▶ Problem:
Copy out the part of the passage on legacy code below, starting with "Here are three" and going on through "and scalability costs?".

▶ Text for analysis:
-*-

When we started setting objectives for this transformation project, we needed to acknowledge the historical context of our legacy code. This helped us keep a positive and productive frame of mind as legacy code is often seen as old, not very useful, and difficult to manage.

However, before this code was labeled as ‘legacy’, it was generating functional and commercial value for the company, and many of these systems still provide considerable value today. Deciding what was legacy and had to be transformed, therefore, was an important part of determining the project scope.

Given the size of our codebase – which powers several hundred applications for our customers – the scale of our effort involved several thousand engineers and thousands of customer migrations over a number of years. 

Here are three key factors, and some questions we considered when setting these objectives, determining scope, and prioritizing which legacy systems to tackle first: 

1. Data processing and operational costs

  • How much does it cost to maintain legacy code: infrastructure, tooling, and engineering time?
  • How reliable are legacy systems and how does this compare to modern systems?
  • What are the annualized downtime recovery and scalability costs?

-*-

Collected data
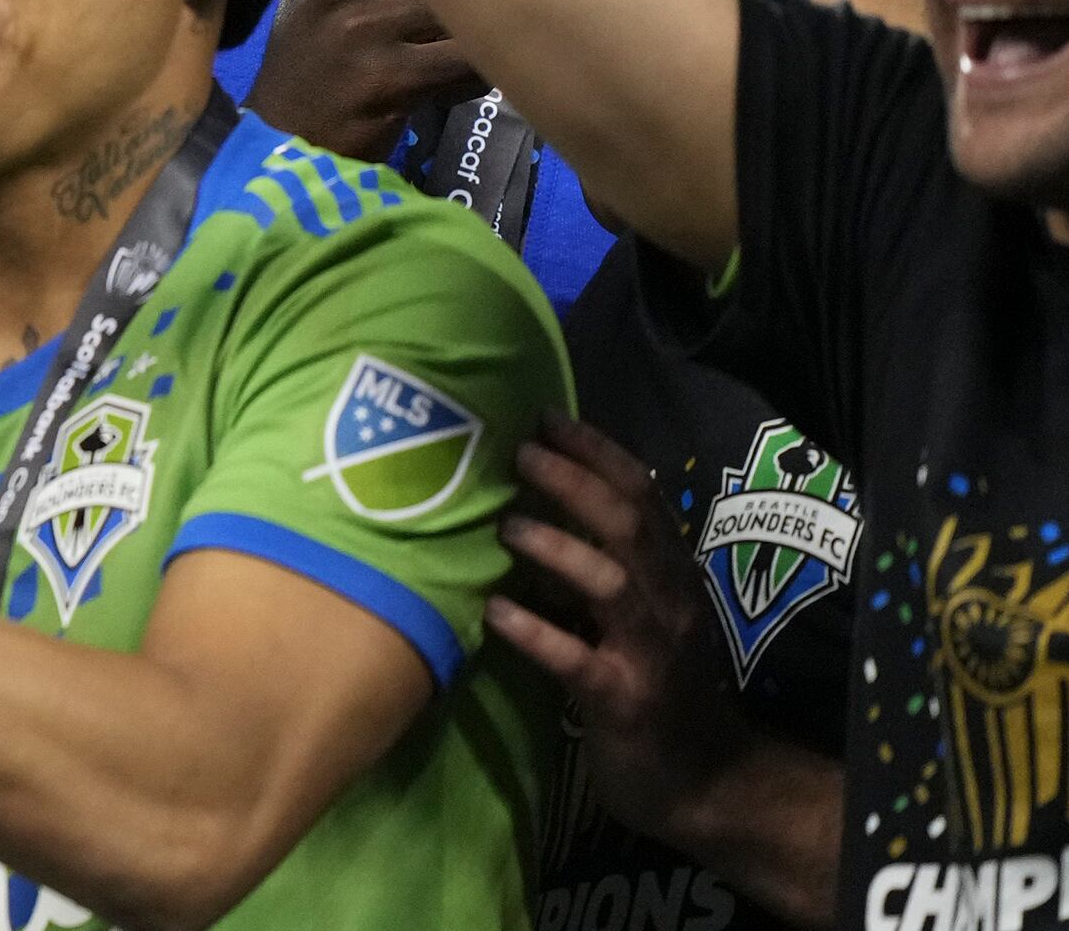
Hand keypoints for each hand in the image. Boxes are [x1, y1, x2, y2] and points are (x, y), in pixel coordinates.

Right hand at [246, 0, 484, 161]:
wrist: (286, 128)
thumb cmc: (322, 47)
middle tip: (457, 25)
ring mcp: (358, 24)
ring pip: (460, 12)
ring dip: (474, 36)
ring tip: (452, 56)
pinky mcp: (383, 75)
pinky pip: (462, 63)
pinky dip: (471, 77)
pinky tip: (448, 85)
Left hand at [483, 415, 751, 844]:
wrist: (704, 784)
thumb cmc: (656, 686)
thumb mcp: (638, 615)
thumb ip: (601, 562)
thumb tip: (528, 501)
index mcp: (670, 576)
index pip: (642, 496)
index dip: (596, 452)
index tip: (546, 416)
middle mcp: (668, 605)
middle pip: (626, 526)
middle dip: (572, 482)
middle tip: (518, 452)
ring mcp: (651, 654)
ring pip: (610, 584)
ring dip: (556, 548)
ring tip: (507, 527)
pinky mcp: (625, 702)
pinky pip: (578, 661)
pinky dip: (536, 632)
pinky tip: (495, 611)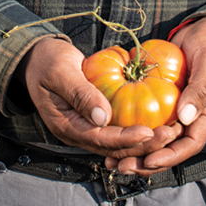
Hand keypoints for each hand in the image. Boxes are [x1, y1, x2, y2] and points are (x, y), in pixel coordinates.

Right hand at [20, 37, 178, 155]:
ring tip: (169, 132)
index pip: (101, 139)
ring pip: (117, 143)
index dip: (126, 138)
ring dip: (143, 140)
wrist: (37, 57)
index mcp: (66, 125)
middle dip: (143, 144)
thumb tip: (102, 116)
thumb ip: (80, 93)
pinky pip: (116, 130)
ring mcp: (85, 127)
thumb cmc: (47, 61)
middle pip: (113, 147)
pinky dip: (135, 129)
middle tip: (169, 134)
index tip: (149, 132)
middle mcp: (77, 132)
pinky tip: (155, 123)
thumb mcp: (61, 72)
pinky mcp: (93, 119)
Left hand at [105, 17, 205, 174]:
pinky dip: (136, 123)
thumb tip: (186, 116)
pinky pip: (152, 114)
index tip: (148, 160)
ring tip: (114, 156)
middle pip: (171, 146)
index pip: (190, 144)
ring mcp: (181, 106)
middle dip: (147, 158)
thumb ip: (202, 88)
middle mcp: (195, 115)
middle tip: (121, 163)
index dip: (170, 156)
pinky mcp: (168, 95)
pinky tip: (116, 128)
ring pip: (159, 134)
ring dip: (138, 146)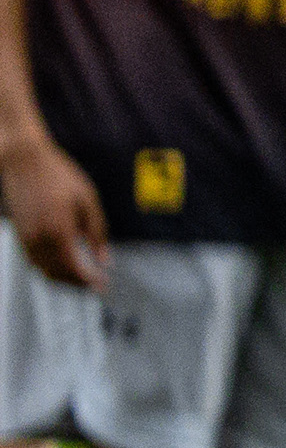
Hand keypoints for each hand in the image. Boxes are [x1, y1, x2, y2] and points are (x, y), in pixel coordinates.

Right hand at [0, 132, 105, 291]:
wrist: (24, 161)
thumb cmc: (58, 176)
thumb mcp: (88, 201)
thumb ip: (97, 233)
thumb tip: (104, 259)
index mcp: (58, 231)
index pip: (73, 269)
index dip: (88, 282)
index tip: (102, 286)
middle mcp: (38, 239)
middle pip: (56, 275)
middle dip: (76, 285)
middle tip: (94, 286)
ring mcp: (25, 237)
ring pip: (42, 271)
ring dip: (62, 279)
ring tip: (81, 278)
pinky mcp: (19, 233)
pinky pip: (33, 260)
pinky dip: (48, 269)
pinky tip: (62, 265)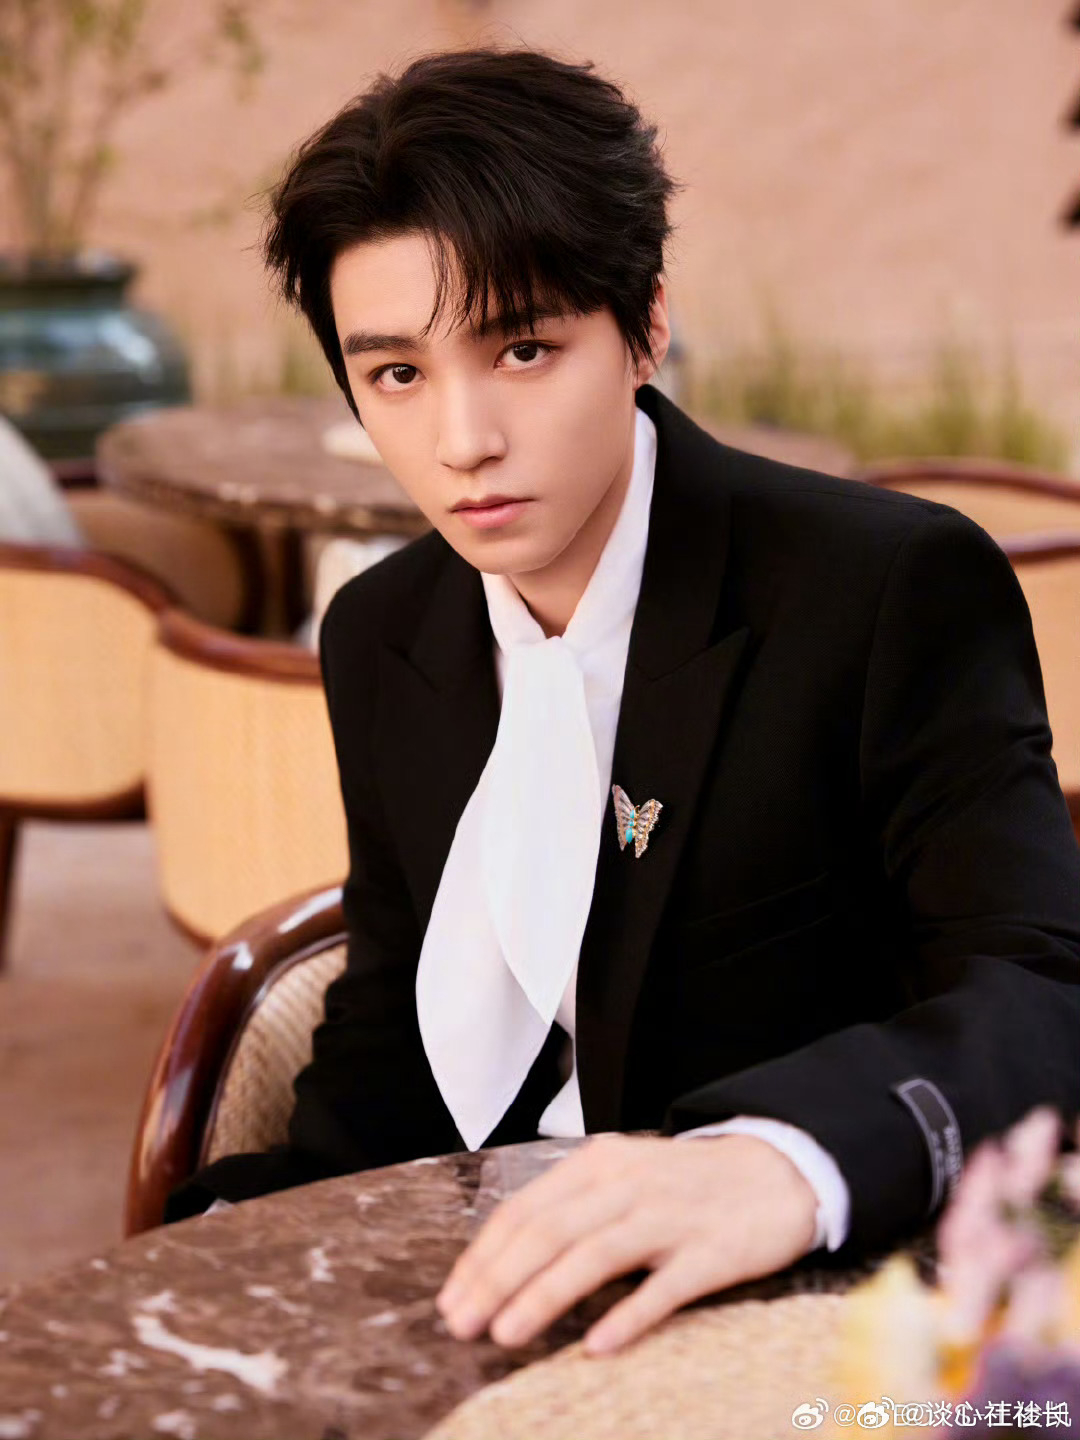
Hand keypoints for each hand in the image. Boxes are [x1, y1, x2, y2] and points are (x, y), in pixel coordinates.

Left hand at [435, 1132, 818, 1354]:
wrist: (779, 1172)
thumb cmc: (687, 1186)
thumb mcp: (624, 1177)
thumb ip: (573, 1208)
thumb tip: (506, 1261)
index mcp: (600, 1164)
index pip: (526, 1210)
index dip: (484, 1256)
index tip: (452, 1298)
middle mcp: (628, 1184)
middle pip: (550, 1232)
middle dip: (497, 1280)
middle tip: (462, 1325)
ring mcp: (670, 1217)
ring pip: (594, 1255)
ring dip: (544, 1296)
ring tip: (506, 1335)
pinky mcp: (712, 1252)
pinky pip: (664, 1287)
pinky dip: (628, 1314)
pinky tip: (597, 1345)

-*-

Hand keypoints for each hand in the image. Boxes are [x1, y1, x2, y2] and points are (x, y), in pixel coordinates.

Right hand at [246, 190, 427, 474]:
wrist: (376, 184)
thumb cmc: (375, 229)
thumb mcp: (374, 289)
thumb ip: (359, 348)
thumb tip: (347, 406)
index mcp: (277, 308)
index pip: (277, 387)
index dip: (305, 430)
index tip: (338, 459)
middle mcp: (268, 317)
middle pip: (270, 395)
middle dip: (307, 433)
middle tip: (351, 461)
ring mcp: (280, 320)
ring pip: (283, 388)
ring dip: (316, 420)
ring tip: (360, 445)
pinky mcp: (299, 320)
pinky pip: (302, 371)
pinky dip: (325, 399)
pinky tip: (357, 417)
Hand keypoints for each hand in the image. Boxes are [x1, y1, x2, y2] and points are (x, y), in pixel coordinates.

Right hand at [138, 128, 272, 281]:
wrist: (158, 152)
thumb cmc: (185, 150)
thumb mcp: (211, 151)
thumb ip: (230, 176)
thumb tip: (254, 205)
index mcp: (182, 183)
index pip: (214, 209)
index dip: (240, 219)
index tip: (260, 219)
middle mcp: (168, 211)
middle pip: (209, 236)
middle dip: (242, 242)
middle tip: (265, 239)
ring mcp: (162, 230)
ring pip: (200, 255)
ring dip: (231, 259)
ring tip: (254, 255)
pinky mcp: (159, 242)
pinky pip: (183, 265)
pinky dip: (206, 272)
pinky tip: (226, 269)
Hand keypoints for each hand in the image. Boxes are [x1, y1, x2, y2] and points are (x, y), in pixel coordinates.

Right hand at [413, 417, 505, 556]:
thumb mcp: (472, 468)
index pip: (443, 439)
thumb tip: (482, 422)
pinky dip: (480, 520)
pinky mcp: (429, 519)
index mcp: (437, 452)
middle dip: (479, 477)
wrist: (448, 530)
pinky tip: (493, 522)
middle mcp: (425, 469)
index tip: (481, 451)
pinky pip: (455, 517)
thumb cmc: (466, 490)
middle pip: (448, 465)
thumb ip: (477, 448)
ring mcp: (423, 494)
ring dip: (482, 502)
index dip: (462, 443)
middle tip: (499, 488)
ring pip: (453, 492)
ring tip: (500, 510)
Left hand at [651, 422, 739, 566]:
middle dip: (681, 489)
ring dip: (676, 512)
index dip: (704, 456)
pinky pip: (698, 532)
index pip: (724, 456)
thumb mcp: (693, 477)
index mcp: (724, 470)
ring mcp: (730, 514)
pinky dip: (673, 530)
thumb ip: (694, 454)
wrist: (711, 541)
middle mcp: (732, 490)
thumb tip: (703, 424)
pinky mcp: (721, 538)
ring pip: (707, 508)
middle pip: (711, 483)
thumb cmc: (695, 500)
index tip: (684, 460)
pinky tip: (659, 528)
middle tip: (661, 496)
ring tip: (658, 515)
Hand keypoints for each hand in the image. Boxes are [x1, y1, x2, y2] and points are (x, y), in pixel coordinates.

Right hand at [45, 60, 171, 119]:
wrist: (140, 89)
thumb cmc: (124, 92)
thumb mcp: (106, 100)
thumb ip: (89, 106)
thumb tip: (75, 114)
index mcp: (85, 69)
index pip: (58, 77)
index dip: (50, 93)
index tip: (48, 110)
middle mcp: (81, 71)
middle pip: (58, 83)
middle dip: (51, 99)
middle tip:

-*-

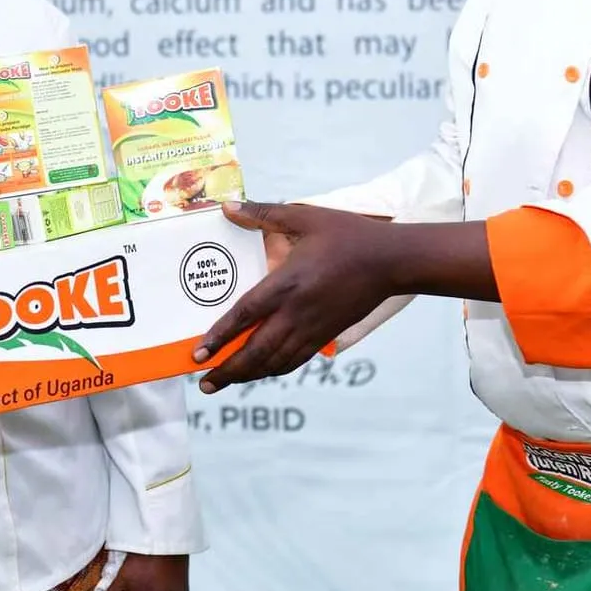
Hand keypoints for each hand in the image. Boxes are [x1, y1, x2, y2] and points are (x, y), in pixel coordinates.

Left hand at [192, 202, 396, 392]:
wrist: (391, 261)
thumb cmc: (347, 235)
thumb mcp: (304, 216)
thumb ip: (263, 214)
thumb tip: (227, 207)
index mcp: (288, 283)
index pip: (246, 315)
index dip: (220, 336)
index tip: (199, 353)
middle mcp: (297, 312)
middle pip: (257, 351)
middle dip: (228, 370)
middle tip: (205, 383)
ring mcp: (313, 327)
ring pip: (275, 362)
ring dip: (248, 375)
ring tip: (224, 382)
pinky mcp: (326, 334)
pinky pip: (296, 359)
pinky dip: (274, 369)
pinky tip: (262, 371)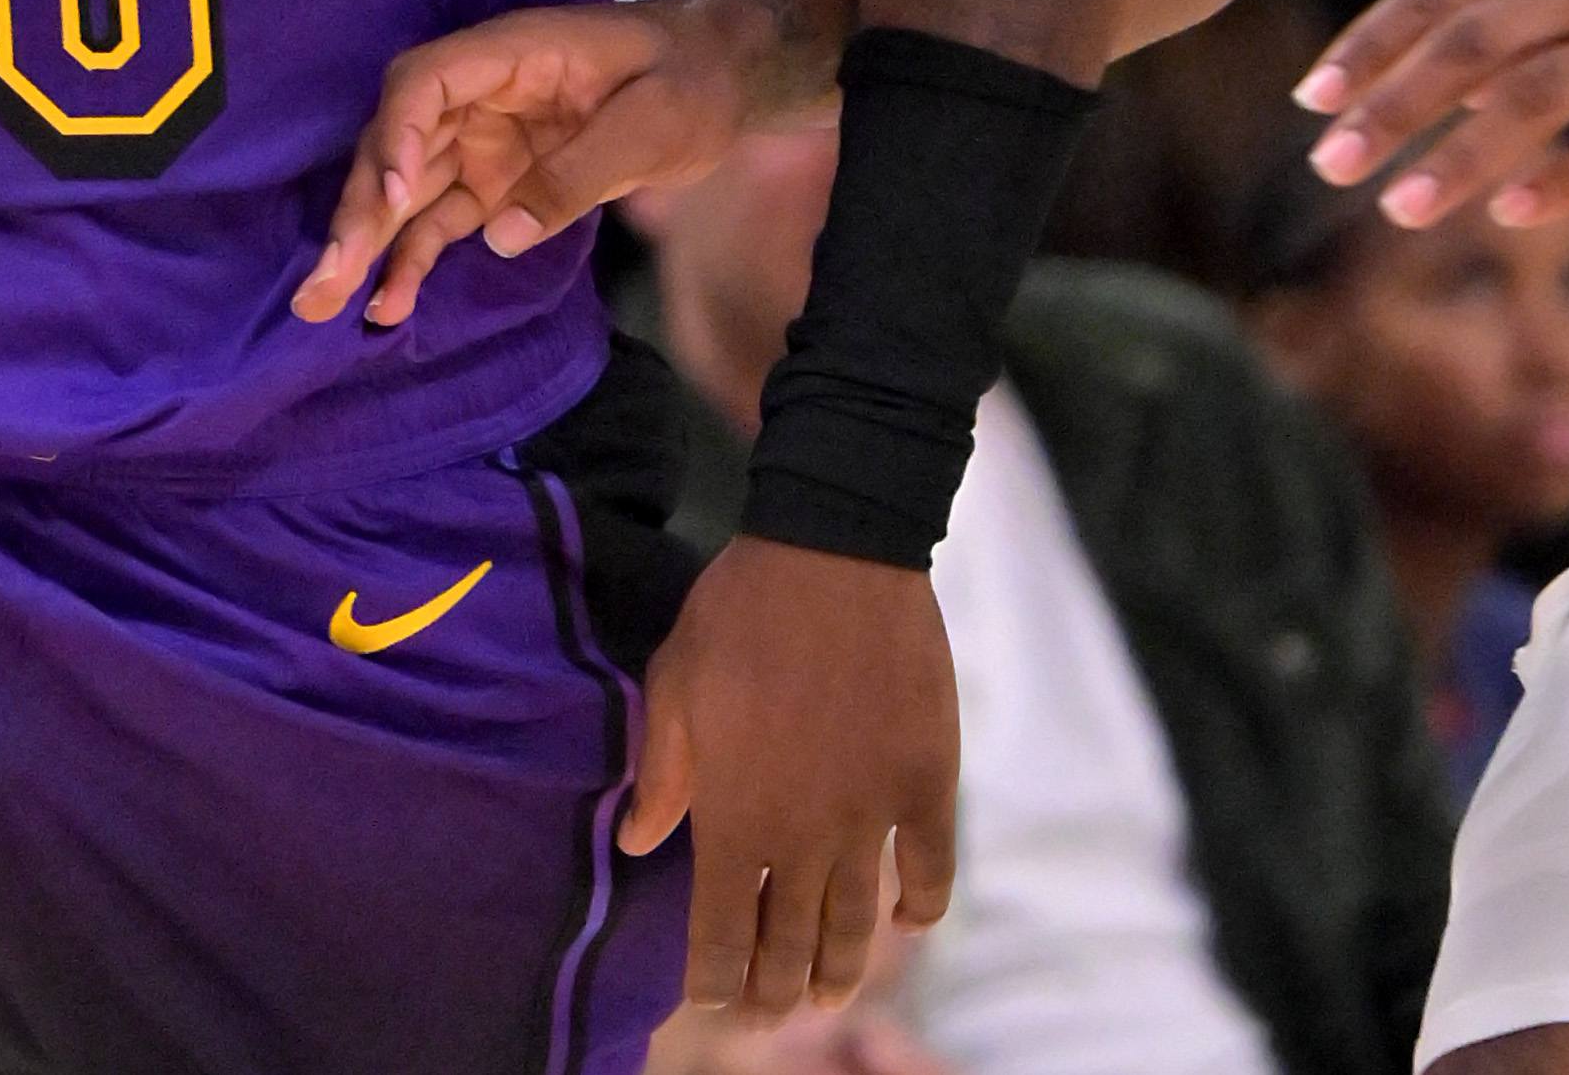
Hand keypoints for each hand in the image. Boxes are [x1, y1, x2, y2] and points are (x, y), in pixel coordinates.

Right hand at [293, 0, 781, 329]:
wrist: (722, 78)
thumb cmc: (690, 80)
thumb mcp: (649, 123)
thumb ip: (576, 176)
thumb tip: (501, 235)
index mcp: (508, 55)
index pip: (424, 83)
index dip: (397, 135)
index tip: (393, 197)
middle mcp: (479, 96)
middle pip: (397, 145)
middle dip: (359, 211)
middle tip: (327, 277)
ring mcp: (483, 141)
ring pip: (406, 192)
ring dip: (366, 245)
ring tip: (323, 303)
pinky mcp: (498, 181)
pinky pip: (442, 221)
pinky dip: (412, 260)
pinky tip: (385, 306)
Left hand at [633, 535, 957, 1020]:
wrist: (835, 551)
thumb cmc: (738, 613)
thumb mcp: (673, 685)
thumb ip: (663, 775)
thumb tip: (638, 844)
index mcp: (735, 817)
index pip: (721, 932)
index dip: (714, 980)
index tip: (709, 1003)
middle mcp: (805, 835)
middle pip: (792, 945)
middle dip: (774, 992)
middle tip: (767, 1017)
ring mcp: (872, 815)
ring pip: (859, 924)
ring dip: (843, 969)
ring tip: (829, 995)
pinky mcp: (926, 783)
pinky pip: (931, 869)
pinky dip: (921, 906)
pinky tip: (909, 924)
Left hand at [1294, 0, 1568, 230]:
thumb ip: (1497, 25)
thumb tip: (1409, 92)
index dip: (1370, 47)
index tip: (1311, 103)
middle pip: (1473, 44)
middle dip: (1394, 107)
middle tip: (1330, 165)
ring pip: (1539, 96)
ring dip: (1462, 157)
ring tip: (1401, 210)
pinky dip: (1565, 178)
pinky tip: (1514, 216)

-*-

▶ Finished task:
Here are three key factors, and some questions we considered when setting these objectives, determining scope, and prioritizing which legacy systems to tackle first: 

1. Data processing and operational costs

  • How much does it cost to maintain legacy code: infrastructure, tooling, and engineering time?
  • How reliable are legacy systems and how does this compare to modern systems?
  • What are the annualized downtime recovery and scalability costs?